Located on the western end of Valles Marineris, Noctis Labyrinthus is a complex series of deeply incised canyons, forming a complicated and broken labyrinth of rock. Widely regarded as one of the more beautiful parts of Mars, Noctis is especially spectacular in the morning when the low sun shines down the length of the canyons and the green carbon dioxide frost begins to sublimate into a white mist that hugs the valley floor. Once the terraforming project is completed, Noctis will likely be above the snowline, with meltwater rivers running in the valley troughs. Noctis Labyrinthus is home to the Panzer Kunst Gruppe at Grunthal, the Adeptus Mechanicus research temple of Syrinx and a small Imperial Guard garrison at Nosuinus.

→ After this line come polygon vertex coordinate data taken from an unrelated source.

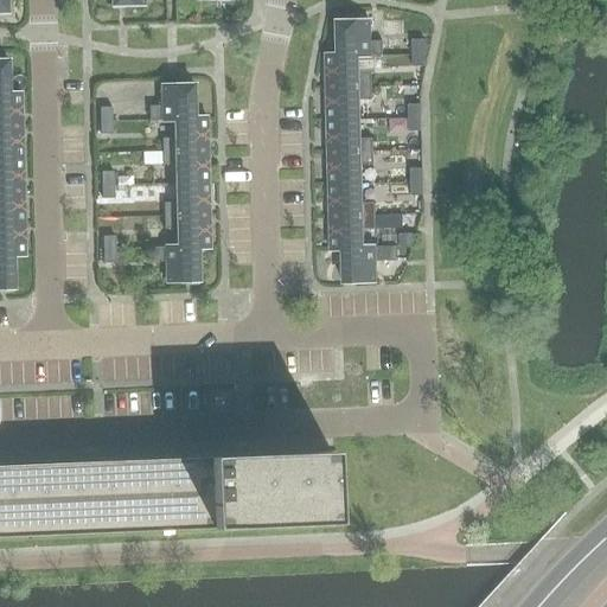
[(358,56),(358,57),(383,56),(382,42),(370,42),(370,21),(337,23),(338,55),(338,56),(358,56)]
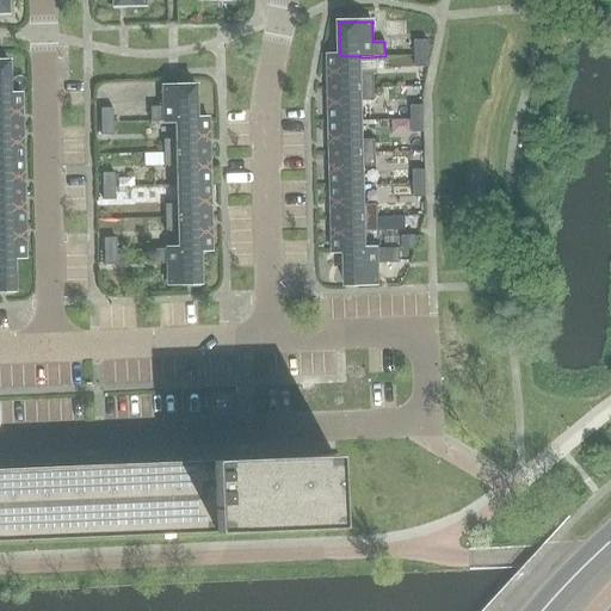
[(415,54),(427,54),(427,41),(414,41),(415,54)]
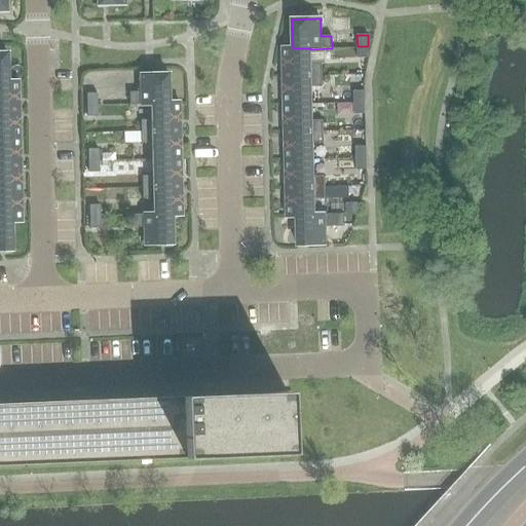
[(368,58),(368,46),(358,46),(358,59),(368,58)]
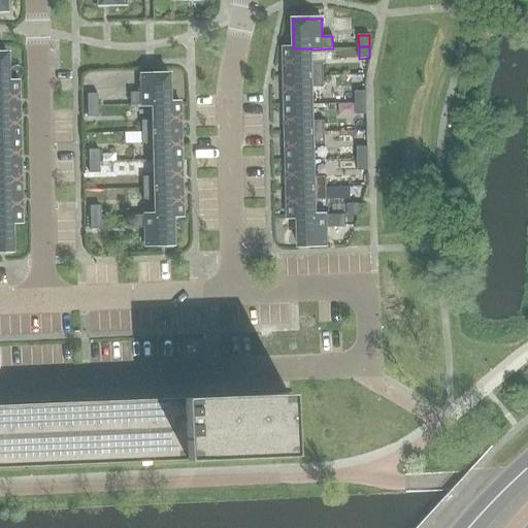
[(284,77),(323,76),(323,65),(312,65),(311,50),(311,48),(294,48),(294,47),(284,47),(284,77)]
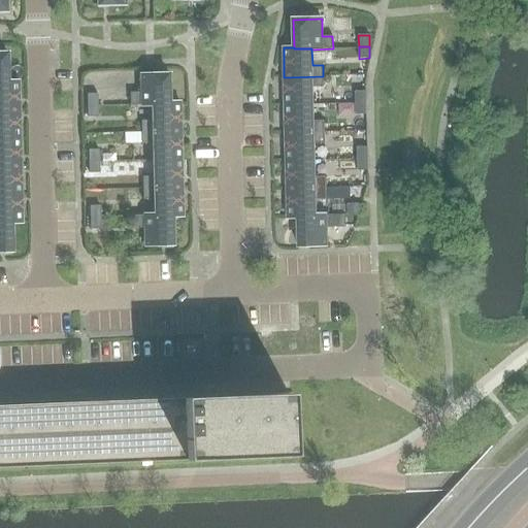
[(151,105),(151,104),(169,104),(169,103),(168,74),(162,75),(157,75),(139,75),(140,93),(129,93),(130,106),(151,105)]
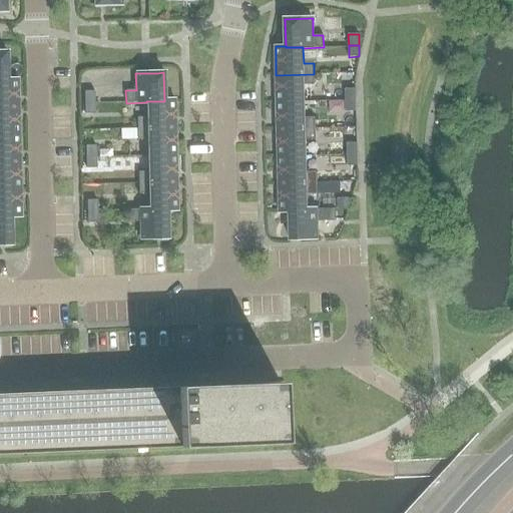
[(277,102),(305,101),(304,85),(315,85),(314,74),(276,75),(277,102)]
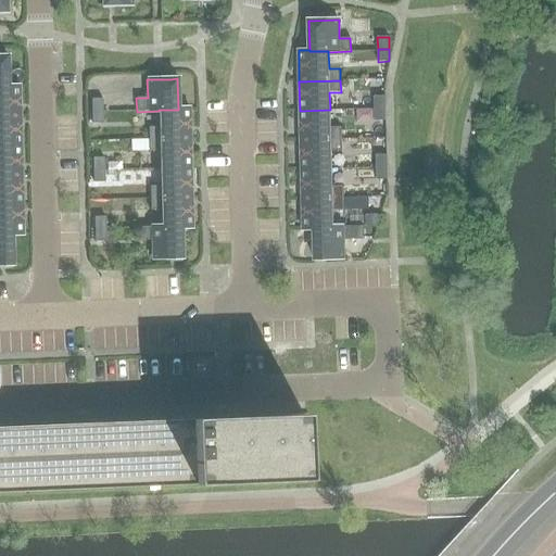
[(0,116),(20,116),(19,86),(8,86),(8,87),(0,87),(0,116)]
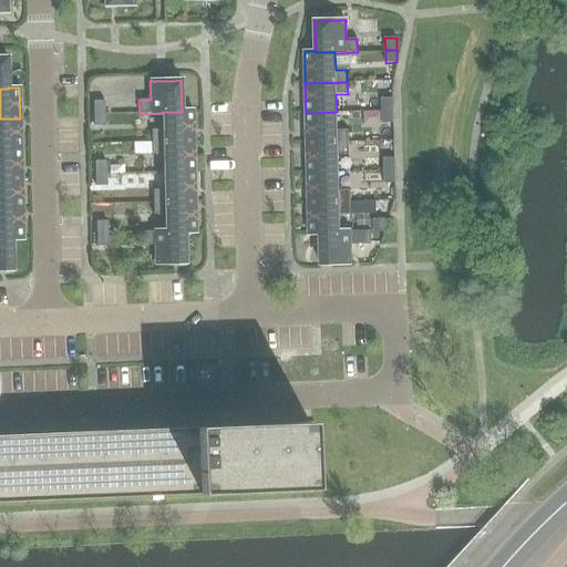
[(381,111),(393,111),(393,98),(381,99),(381,111)]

Located at the edge of the eastern edge of Candor Chasma, Mars Vegas grew from a pipe dream of a few Las Vegas Fen into a Fenspace Mirror of Las Vegas since it foundation in 2012.
Southeast of Valles Marineris in Argyre Planitia is the Warsie outpost of Mos Eisley. Mos Eisley exists mostly as a way for the Republic to keep an official presence on Mars. However, the town does provide a good stop-off point for scientists working in the southern hemisphere, terraformers and other Martian nomads.
The Pulper city of Helium is located on the northern rim of Hellas Planitia. Helium is the most cosmopolitan of the Martian cities, partly because there aren't enough Pulpers to fill an entire city and partly because the Barsoomian subfaction pulled out all the stops in creating the ultimate fantasy Martian experience. Helium is a city composed of soaring towers and inhabited by fen who live the crystals-and-togas lifestyle.
The enigmatic Castle Heterodyne, home base for a Pulper splinter group known as the Foglios, exists in an undisclosed location somewhere in the southern hemisphere. Most people figure the castle is located in the highlands around Hellas Planitia. Others contend that Castle Heterodyne lurks near the polar ice cap. A handful of conspiracy theorists have suggested that the castle is mobile, moving randomly from point to point across the surface.
Construction on the Grand Canal project, a plan to run an aqueduct from Helium to Isidis Planitia (south of Utopia Planitia, and eventually part of the same ocean), can be seen in the highlands between the two sites. Whether or not Mars will have sufficient water to fill the canal as planned remains to be seen.
While nowhere near as crowded as Earth orbit, there are still many places to visit or live in the near skies of Mars.
Phobos and Deimos are the planet's natural satellites. Phobos has been turned into Port Phobos, the major port in Martian space, while Deimos is home of the Mars Terraforming Project, the Banzai Institute's Roadhouse base, and the Clark Savage, Jr. Memorial Stadium and Music Complex, Fenspace's finest live-music venue
A Mars Terraforming Project crewmember conducting weather observations on the surface of Mars, June 2011.
Early-morning rock-climbing in Noctis Labyrinthus.